#### [Work order]
Starting with the line that reads "Leve Level 15" and going on through the end of the material, lay out each line as a string in a JSON list, skipping blank lines and leaving out the pictures.
Top of Records supplied
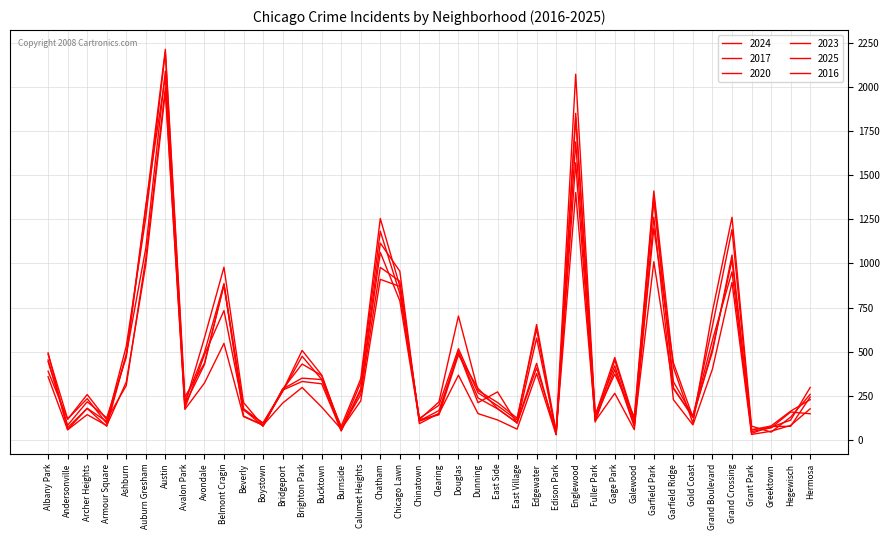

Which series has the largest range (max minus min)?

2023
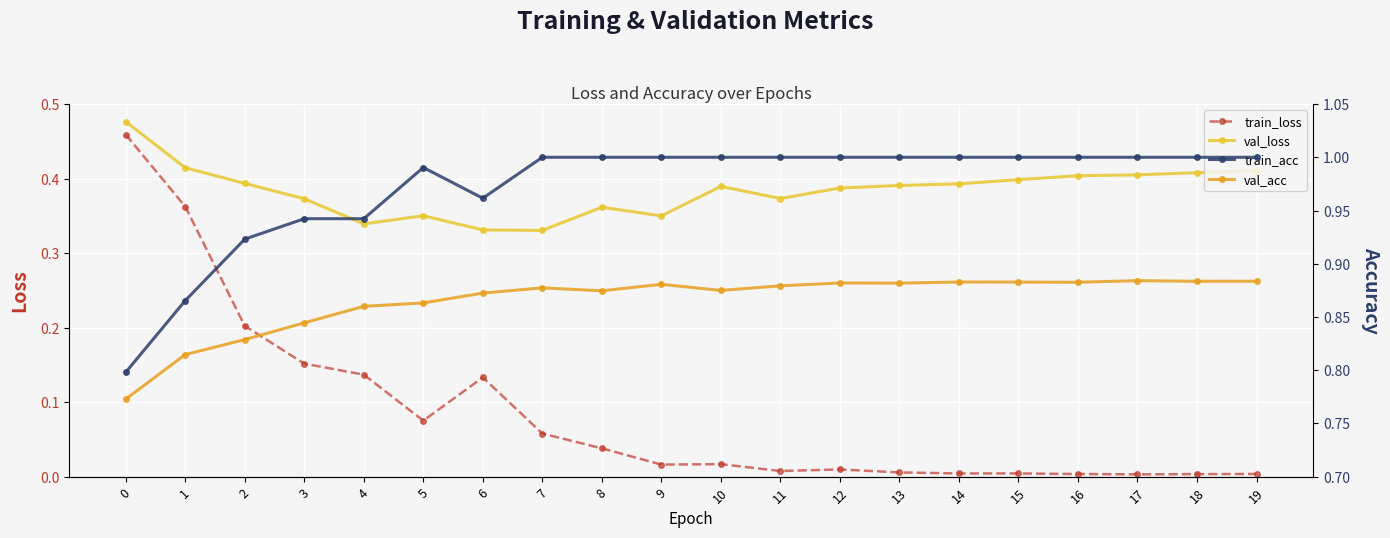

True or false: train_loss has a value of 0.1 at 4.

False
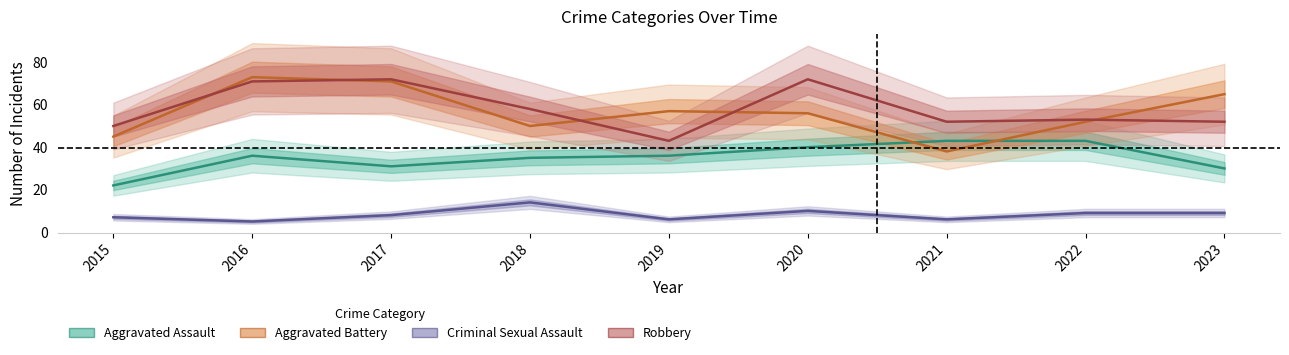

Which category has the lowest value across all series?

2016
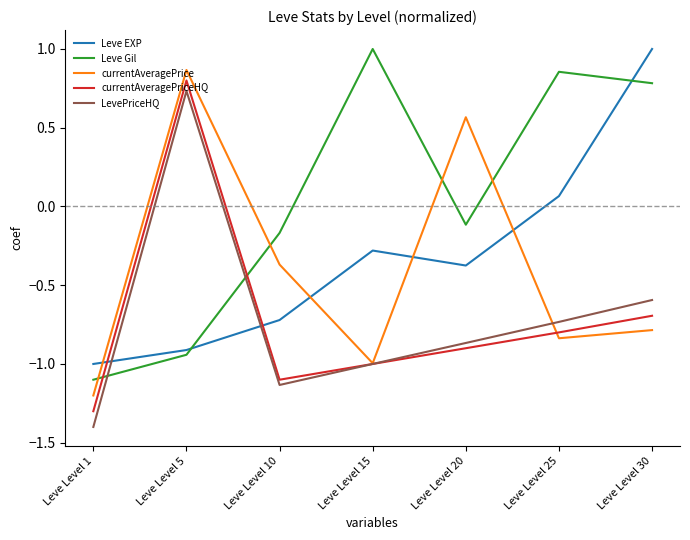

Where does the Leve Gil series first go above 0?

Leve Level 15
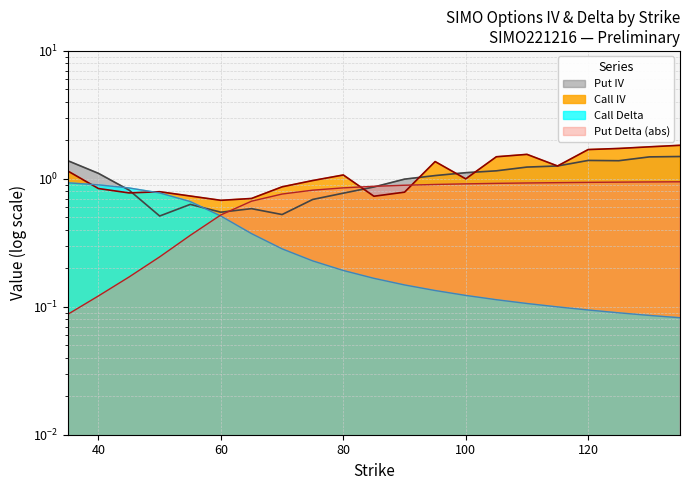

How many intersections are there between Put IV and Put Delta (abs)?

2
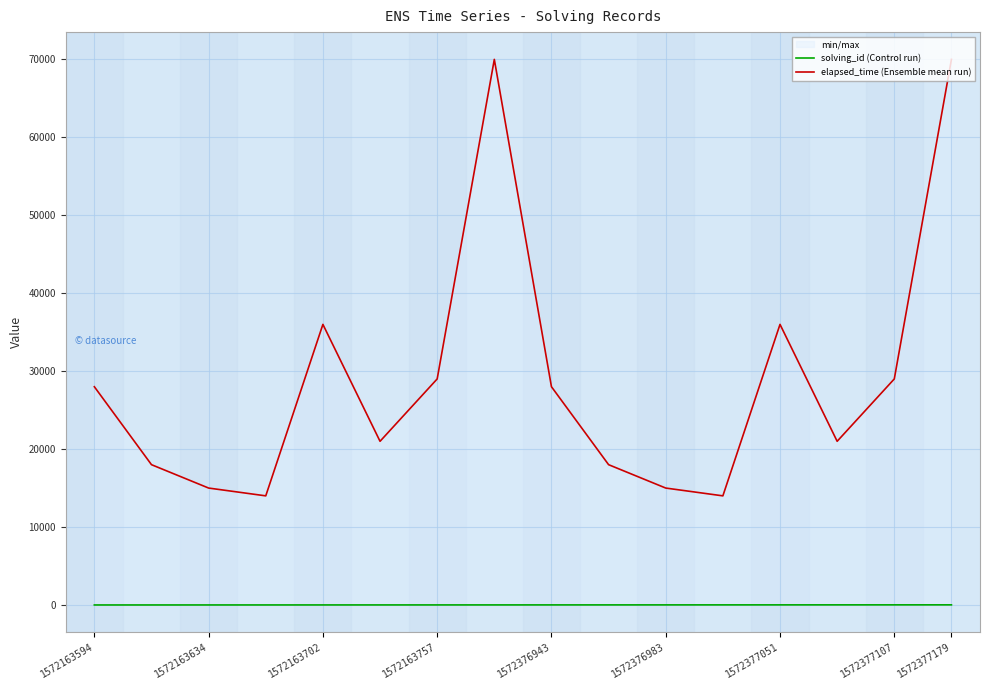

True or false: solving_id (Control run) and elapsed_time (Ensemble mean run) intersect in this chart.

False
Bottom of Records supplied
#### [Result of the task]
[
  "Leve Level 15",
  "How many intersections are there between Put IV and Put Delta (abs)?",
  "2",
  "True or false: solving_id (Control run) and elapsed_time (Ensemble mean run) intersect in this chart.",
  "False"
]